**To do:**
Print the data below exactly, but only the lines from the one containing "This attack path can" down to the one containing "denial of service.", inclusive.

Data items
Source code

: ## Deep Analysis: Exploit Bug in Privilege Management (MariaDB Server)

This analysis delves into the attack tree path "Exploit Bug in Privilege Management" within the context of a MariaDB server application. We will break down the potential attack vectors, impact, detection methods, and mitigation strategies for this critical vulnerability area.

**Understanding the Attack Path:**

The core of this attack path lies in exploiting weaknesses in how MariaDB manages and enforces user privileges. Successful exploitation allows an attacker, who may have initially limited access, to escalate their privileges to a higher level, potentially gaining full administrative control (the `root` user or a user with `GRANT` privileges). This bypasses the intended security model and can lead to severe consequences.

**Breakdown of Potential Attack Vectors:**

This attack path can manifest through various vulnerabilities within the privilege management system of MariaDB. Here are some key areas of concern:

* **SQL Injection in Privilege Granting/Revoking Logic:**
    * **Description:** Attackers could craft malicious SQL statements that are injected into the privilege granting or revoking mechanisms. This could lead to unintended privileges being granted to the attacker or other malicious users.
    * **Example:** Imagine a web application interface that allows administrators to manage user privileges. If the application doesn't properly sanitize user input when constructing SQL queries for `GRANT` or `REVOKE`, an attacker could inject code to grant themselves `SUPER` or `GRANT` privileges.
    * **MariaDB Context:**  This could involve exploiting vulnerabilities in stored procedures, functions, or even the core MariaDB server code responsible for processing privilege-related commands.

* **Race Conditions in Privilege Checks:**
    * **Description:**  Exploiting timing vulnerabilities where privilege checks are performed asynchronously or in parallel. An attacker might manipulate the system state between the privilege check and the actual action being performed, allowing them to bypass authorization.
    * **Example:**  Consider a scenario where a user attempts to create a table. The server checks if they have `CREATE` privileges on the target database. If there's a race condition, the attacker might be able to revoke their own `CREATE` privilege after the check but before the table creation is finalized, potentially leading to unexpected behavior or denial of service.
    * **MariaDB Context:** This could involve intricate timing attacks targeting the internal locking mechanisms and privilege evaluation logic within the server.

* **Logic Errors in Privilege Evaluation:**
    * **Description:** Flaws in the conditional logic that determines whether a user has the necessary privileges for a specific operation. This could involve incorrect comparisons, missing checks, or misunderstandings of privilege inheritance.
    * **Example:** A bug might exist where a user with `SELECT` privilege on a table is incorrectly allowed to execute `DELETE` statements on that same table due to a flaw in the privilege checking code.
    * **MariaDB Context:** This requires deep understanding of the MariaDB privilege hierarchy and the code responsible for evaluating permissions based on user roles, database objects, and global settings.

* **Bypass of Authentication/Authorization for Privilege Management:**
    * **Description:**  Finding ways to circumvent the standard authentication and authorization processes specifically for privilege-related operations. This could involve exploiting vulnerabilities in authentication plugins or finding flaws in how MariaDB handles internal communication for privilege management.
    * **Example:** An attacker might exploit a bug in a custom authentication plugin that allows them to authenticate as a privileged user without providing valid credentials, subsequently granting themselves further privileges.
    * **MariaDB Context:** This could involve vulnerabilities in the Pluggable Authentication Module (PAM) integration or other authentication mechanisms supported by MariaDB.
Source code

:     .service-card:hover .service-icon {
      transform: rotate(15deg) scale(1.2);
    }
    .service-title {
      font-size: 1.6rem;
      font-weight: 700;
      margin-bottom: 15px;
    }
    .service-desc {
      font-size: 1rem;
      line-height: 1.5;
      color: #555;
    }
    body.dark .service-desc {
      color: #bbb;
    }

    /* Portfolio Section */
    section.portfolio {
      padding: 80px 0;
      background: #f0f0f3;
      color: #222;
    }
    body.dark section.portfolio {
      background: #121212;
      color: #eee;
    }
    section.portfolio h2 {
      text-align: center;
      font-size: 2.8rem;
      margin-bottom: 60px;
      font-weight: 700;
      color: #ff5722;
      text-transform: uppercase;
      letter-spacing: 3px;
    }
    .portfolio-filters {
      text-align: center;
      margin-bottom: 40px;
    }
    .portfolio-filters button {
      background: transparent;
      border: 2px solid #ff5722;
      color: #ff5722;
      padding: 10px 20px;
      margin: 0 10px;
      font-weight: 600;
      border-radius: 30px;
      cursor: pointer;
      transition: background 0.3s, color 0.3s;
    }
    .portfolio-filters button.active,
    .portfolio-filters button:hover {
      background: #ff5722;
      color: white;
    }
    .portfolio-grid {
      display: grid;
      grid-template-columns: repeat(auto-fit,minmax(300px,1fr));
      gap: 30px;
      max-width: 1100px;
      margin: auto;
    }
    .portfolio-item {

**Solution for this exercise:**
This attack path can manifest through various vulnerabilities within the privilege management system of MariaDB. Here are some key areas of concern:

* **SQL Injection in Privilege Granting/Revoking Logic:**
    * **Description:** Attackers could craft malicious SQL statements that are injected into the privilege granting or revoking mechanisms. This could lead to unintended privileges being granted to the attacker or other malicious users.
    * **Example:** Imagine a web application interface that allows administrators to manage user privileges. If the application doesn't properly sanitize user input when constructing SQL queries for `GRANT` or `REVOKE`, an attacker could inject code to grant themselves `SUPER` or `GRANT` privileges.
    * **MariaDB Context:**  This could involve exploiting vulnerabilities in stored procedures, functions, or even the core MariaDB server code responsible for processing privilege-related commands.

* **Race Conditions in Privilege Checks:**
    * **Description:**  Exploiting timing vulnerabilities where privilege checks are performed asynchronously or in parallel. An attacker might manipulate the system state between the privilege check and the actual action being performed, allowing them to bypass authorization.
    * **Example:**  Consider a scenario where a user attempts to create a table. The server checks if they have `CREATE` privileges on the target database. If there's a race condition, the attacker might be able to revoke their own `CREATE` privilege after the check but before the table creation is finalized, potentially leading to unexpected behavior or denial of service.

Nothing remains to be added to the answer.